• Activity
Would you please write out each entry precisely as given?

====

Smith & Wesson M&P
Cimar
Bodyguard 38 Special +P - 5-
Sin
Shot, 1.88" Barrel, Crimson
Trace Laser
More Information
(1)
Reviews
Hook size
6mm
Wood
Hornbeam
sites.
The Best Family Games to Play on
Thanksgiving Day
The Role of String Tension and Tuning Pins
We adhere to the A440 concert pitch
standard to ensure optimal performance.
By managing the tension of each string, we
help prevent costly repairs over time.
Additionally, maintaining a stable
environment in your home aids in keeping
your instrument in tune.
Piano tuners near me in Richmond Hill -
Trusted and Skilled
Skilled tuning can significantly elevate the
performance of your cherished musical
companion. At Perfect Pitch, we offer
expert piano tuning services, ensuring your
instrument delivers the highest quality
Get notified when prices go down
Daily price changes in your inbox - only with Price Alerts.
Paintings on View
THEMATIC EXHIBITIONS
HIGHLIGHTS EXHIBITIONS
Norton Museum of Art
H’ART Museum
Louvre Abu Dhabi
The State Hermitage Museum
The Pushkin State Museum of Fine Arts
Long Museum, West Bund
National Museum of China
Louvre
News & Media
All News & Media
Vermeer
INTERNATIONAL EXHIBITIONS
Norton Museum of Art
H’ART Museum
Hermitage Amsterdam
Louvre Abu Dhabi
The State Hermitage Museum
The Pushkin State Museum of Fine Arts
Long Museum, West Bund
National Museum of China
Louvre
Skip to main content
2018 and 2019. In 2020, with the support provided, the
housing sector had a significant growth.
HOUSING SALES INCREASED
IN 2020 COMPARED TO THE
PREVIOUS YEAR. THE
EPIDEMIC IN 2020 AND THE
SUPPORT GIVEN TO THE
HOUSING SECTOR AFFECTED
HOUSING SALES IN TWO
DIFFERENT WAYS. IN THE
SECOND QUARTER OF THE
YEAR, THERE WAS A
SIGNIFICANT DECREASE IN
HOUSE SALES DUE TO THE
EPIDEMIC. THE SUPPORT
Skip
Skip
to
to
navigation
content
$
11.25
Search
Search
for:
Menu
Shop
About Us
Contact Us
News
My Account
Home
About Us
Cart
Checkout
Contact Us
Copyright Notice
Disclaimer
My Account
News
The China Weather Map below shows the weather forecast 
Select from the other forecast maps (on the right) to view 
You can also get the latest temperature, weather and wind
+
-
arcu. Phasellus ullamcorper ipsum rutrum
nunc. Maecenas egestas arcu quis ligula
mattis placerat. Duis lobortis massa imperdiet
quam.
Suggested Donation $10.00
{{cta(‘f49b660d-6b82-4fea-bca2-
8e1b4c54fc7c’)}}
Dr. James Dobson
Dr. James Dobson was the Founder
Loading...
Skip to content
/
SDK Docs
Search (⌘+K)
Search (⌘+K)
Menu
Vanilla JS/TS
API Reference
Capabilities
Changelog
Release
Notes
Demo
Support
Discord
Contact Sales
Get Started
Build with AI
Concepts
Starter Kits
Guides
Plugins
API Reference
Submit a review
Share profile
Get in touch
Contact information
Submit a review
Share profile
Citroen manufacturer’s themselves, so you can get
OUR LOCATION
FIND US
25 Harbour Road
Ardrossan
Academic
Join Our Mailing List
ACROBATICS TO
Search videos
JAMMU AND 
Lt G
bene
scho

====

• Response to this exercise
Smith & Wesson M&P
Cimar
Bodyguard 38 Special +P - 5-
Sin
Shot, 1.88" Barrel, Crimson
Trace Laser
More Information
(1)
Reviews
Hook size
6mm
Wood
Hornbeam
sites.
The Best Family Games to Play on
Thanksgiving Day
The Role of String Tension and Tuning Pins
We adhere to the A440 concert pitch
standard to ensure optimal performance.
By managing the tension of each string, we
help prevent costly repairs over time.
Additionally, maintaining a stable
environment in your home aids in keeping
your instrument in tune.
Piano tuners near me in Richmond Hill -
Trusted and Skilled
Skilled tuning can significantly elevate the
performance of your cherished musical
companion. At Perfect Pitch, we offer
expert piano tuning services, ensuring your
instrument delivers the highest quality
Get notified when prices go down
Daily price changes in your inbox - only with Price Alerts.
Paintings on View
THEMATIC EXHIBITIONS
HIGHLIGHTS EXHIBITIONS
Norton Museum of Art
H’ART Museum
Louvre Abu Dhabi
The State Hermitage Museum
The Pushkin State Museum of Fine Arts
Long Museum, West Bund
National Museum of China
Louvre
News & Media
All News & Media
Vermeer
INTERNATIONAL EXHIBITIONS
Norton Museum of Art
H’ART Museum
Hermitage Amsterdam
Louvre Abu Dhabi
The State Hermitage Museum
The Pushkin State Museum of Fine Arts
Long Museum, West Bund
National Museum of China
Louvre
Skip to main content
2018 and 2019. In 2020, with the support provided, the
housing sector had a significant growth.
HOUSING SALES INCREASED
IN 2020 COMPARED TO THE
PREVIOUS YEAR. THE
EPIDEMIC IN 2020 AND THE
SUPPORT GIVEN TO THE
HOUSING SECTOR AFFECTED
HOUSING SALES IN TWO
DIFFERENT WAYS. IN THE
SECOND QUARTER OF THE
YEAR, THERE WAS A
SIGNIFICANT DECREASE IN
HOUSE SALES DUE TO THE
EPIDEMIC. THE SUPPORT
Skip
Skip
to
to
navigation
content
$
11.25
Search
Search
for:
Menu
Shop
About Us
Contact Us
News
My Account
Home
About Us
Cart
Checkout
Contact Us
Copyright Notice
Disclaimer
My Account
News
The China Weather Map below shows the weather forecast 
Select from the other forecast maps (on the right) to view 
You can also get the latest temperature, weather and wind
+
-
arcu. Phasellus ullamcorper ipsum rutrum
nunc. Maecenas egestas arcu quis ligula
mattis placerat. Duis lobortis massa imperdiet
quam.
Suggested Donation $10.00
{{cta(‘f49b660d-6b82-4fea-bca2-
8e1b4c54fc7c’)}}
Dr. James Dobson
Dr. James Dobson was the Founder
Loading...
Skip to content
/
SDK Docs
Search (⌘+K)
Search (⌘+K)
Menu
Vanilla JS/TS
API Reference
Capabilities
Changelog
Release
Notes
Demo
Support
Discord
Contact Sales
Get Started
Build with AI
Concepts
Starter Kits
Guides
Plugins
API Reference
Submit a review
Share profile
Get in touch
Contact information
Submit a review
Share profile
Citroen manufacturer’s themselves, so you can get
OUR LOCATION
FIND US
25 Harbour Road
Ardrossan
Academic
Join Our Mailing List
ACROBATICS TO
Search videos
JAMMU AND 
Lt G
bene
scho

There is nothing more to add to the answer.